The question reads as follows:
A accountant tells a writer that he can calculate the gain (or loss) in function of the sold books with the following formula:
$$f(x)= 0.0000004x^3-0.001x^2+1.6x-400$$
The question is "how many books does the writer need to sell to make a $200\,$€ profit"?
I already got this far (if I am correct).

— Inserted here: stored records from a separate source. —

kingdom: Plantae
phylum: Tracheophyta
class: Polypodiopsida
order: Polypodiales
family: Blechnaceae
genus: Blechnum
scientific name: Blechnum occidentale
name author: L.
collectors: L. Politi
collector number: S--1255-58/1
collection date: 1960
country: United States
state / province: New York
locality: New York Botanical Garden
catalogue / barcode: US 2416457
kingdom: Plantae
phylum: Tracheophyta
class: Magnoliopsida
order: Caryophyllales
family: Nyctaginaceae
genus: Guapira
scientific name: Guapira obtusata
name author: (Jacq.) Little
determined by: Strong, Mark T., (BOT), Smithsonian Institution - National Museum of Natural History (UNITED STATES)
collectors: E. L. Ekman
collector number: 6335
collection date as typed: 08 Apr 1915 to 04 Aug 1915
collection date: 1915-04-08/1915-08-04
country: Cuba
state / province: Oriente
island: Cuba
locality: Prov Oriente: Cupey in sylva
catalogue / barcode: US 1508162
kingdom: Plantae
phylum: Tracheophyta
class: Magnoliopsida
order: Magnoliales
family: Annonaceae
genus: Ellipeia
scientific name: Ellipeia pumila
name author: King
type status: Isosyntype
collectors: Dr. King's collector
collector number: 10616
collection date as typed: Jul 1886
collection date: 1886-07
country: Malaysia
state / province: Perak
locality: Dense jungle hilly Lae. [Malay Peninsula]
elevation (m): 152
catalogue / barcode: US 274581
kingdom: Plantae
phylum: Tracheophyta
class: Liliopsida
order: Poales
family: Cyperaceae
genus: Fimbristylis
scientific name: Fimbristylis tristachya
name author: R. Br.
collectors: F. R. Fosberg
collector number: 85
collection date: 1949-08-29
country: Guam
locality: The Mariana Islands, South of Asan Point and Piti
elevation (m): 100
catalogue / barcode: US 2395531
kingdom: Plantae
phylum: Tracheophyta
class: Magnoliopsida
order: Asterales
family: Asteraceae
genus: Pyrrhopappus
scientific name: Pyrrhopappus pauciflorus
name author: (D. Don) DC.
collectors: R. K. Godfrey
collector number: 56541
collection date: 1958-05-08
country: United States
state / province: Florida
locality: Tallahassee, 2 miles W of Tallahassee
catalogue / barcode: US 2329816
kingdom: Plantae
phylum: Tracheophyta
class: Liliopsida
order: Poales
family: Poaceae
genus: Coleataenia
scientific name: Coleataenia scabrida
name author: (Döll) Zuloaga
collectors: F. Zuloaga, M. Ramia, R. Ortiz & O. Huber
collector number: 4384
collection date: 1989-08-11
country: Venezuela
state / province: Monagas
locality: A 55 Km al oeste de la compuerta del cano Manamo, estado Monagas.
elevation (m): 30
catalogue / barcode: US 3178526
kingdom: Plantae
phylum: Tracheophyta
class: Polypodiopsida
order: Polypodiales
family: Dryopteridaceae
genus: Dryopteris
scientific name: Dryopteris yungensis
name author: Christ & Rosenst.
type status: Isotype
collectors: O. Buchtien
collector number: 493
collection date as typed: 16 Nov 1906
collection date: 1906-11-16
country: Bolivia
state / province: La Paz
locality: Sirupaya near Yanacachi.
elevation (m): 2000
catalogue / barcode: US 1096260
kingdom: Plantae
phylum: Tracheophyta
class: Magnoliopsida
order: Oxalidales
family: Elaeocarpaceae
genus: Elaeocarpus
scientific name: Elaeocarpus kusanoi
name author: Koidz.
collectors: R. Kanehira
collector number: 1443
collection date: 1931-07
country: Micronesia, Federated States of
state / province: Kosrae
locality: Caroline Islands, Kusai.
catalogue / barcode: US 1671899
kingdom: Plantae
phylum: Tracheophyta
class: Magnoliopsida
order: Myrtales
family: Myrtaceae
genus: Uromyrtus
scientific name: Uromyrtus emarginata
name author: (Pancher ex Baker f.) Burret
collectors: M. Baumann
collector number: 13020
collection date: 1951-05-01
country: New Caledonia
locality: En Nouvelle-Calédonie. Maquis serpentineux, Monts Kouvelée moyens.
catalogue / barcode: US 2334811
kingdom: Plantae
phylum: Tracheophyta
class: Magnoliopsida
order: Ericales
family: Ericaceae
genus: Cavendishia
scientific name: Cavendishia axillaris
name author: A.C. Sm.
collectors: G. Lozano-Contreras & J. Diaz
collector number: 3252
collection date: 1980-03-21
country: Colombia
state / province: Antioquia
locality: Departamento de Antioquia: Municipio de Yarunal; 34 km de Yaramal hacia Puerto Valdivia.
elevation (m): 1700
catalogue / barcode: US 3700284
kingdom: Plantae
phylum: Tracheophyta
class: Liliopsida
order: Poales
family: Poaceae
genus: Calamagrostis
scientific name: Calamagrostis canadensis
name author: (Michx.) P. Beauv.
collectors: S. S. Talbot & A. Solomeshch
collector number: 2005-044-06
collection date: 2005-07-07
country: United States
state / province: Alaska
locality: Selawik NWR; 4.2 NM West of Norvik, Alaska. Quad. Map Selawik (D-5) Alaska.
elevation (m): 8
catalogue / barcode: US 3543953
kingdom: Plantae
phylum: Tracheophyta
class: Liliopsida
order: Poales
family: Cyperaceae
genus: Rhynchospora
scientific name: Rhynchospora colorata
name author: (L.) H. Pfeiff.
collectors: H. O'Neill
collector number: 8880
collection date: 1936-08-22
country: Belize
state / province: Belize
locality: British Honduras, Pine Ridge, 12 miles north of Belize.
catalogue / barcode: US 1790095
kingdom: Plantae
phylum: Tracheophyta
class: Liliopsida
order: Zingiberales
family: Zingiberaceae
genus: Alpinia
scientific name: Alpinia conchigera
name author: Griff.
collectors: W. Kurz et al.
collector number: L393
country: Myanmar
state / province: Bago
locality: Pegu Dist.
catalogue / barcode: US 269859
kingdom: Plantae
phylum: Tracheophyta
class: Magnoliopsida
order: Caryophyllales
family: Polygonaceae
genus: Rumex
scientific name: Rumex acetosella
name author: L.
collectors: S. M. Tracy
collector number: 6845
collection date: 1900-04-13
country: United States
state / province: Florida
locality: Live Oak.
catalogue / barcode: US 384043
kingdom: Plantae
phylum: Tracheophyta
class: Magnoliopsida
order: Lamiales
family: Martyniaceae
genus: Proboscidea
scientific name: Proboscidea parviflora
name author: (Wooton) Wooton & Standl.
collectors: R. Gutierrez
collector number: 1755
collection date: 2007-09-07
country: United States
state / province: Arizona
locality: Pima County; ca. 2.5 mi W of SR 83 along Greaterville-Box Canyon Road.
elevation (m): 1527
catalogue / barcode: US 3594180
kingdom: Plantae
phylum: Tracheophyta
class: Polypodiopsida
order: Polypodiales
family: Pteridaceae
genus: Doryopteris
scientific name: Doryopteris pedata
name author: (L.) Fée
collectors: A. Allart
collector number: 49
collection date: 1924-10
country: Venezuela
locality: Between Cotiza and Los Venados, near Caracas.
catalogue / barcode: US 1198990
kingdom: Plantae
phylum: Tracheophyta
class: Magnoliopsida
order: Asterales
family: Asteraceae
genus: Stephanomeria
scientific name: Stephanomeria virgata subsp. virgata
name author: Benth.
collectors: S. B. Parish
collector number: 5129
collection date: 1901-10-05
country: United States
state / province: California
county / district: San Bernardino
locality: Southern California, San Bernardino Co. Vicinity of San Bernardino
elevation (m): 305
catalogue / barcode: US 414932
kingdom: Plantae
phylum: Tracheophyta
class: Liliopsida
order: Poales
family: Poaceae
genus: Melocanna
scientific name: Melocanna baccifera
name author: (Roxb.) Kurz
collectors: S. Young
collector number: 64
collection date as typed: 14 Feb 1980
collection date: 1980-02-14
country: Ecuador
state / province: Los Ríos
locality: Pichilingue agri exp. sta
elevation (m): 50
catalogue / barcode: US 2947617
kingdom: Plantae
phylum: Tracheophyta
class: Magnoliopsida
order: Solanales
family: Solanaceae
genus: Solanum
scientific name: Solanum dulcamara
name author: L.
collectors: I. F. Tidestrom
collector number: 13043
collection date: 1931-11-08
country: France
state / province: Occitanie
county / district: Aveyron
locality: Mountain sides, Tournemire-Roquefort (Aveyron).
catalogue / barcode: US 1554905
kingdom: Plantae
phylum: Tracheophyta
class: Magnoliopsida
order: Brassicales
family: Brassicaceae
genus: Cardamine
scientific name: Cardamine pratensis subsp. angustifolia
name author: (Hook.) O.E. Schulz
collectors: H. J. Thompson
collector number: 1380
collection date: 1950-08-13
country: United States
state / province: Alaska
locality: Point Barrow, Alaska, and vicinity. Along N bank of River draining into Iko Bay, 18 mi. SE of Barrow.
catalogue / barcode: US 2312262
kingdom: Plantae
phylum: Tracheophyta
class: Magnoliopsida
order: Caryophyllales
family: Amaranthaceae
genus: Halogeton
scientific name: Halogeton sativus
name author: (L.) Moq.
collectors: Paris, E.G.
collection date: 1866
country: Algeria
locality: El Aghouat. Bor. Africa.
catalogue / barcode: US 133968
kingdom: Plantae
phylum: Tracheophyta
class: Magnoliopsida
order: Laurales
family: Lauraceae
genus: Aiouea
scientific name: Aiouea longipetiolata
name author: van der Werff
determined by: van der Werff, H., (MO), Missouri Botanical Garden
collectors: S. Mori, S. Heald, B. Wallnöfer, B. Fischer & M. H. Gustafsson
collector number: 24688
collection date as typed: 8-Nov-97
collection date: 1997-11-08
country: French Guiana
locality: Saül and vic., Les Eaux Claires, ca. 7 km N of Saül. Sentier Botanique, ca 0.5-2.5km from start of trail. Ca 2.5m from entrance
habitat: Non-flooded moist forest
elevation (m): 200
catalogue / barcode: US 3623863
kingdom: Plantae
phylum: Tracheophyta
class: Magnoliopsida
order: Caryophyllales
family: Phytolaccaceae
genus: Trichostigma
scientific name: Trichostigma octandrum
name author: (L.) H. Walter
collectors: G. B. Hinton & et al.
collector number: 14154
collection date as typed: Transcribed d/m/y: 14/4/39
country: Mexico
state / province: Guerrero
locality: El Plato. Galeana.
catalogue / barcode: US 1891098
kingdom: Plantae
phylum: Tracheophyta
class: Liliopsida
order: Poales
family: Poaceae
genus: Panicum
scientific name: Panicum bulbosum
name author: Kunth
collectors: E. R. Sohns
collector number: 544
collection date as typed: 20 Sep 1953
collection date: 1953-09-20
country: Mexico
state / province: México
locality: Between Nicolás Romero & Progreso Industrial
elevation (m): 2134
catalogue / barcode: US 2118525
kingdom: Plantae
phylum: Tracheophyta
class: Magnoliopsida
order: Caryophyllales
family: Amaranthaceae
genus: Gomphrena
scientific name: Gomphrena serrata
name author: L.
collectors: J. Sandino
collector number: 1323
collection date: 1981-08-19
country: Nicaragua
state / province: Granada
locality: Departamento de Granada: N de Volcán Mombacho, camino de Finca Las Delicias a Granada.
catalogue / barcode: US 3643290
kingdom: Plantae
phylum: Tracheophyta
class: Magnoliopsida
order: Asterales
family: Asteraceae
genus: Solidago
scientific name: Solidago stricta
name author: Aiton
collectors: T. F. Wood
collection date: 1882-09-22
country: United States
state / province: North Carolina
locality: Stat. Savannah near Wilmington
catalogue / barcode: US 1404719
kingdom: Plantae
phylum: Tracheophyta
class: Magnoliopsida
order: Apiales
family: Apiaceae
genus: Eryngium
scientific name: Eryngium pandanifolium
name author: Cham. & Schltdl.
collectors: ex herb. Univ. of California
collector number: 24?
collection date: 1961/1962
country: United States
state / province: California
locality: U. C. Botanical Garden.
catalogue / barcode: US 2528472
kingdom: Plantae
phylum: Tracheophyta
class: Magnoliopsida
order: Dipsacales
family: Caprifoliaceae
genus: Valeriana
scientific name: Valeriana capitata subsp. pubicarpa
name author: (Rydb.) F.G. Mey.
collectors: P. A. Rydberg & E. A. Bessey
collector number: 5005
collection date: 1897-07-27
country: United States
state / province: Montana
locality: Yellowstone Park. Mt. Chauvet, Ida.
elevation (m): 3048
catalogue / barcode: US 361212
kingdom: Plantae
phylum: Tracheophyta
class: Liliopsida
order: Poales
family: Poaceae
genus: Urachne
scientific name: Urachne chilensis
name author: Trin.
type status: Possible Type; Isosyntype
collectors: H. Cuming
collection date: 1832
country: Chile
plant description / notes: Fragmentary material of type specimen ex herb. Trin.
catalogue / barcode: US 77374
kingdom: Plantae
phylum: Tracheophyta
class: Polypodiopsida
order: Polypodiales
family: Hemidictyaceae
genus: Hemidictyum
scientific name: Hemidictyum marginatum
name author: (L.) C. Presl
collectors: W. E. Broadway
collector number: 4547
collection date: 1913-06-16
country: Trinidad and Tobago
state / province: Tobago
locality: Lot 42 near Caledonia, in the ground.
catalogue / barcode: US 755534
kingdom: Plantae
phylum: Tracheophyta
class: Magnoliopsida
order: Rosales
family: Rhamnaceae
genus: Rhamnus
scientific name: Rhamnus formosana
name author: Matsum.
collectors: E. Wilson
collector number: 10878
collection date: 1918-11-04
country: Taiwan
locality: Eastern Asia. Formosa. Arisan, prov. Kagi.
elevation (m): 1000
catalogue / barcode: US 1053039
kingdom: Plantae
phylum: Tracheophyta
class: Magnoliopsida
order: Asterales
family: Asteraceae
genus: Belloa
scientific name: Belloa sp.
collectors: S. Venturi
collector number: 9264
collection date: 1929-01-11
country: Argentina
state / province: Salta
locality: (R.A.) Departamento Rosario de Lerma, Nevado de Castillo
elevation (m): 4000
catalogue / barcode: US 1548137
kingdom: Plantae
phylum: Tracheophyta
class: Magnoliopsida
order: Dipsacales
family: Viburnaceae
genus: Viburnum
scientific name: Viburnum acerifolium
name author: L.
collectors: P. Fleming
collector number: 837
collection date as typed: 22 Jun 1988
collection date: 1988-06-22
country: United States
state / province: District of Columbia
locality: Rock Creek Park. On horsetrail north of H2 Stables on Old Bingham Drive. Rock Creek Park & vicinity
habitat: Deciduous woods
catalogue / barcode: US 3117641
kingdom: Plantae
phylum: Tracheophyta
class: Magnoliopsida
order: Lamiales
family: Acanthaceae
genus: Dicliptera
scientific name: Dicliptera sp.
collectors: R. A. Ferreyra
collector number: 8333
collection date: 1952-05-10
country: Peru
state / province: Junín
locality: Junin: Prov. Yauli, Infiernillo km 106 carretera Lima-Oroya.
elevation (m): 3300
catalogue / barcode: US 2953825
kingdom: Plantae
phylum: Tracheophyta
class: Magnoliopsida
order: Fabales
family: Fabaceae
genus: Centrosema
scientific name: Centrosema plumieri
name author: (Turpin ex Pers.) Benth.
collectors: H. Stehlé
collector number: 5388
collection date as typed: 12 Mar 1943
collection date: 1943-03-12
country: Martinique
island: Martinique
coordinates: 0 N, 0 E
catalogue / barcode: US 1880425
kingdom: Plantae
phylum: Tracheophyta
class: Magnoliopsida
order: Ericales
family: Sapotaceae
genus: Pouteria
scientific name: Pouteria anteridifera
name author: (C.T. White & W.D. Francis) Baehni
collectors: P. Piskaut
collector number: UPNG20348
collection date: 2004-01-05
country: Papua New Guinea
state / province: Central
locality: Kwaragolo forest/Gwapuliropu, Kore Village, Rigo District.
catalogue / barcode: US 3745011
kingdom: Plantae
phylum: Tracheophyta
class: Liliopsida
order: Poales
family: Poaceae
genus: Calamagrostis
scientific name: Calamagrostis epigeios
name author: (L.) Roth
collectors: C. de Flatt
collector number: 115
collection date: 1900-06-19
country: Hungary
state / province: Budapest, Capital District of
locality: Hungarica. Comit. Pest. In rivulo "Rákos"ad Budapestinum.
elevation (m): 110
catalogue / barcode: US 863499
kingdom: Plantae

\begin{align} &0.0000004x^3-0.001x^2+1.6x-400 = 200\\ \iff &0.0000004x^3-0.001x^2+1.6x = 600\\ \iff &0.001x ( 0.0004x^2 -x +1600) = 600\\ \iff &x ( 0.0004x^2+1600 -x ) = 600\,000 \\ \iff &x( (0.02x+40)(0.02x-40) -x ) = 600\,000 \end{align}
I probably already made a mistake somewhere but I can't see where. I also know that the answer should be $500$, but I don't find the right way.
We start from this:
$$ 0.0000004x^3−0.001x^2+1.6x−400=200 $$
Subtract $200$ to both sides to get
$$ 0.0000004x^3−0.001x^2+1.6x−600=0 $$
Substitute $u = 0.001x$ to obtain*
$$ 400u^3-1000u^2+1600u-600 = 0 $$
Divide by $200$:
$$ 2u^3-5u^2+8u-3 = 0 $$
Using the rational root theorem, possible rational roots are $\left\{\pm 3, \pm \frac{3}{2}, \pm 1, \pm \frac{1}{2}\right\}$ (although physically, only positive roots make sense). We find that $u = \frac{1}{2}$ is a solution:
$$ 2\left(\frac{1}{2}\right)^3-5\left(\frac{1}{2}\right)^2+8\left(\frac{1}{2}\right)-3 = \frac{1}{4}-\frac{5}{4}+4-3 = 0 $$
Since $u = 0.001x$, $x = 1000u = 500$.
*It's worth pointing out a motivation for this particular substitution. One is, as Will Jagy points out, to get rid of the annoying decimals. But further, we observe that the coefficients go down geometrically as the exponent goes up; this suggests that a substitution for a constant ratio will resolve the disparity in scale. We have a cubic ($x^3$) coefficient of $4 \times 10^{-7}$ and a constant ($x^0$) coefficient of $6 \times 10^2$; this suggests a constant (log) ratio of $\frac{(-7)-2}{3-0} = -3$—i.e., $u = 10^{-3}x$. Indeed, in this case, this substitution "evens out" the coefficients and leads to a tractable cubic (with respect to rational roots, that is).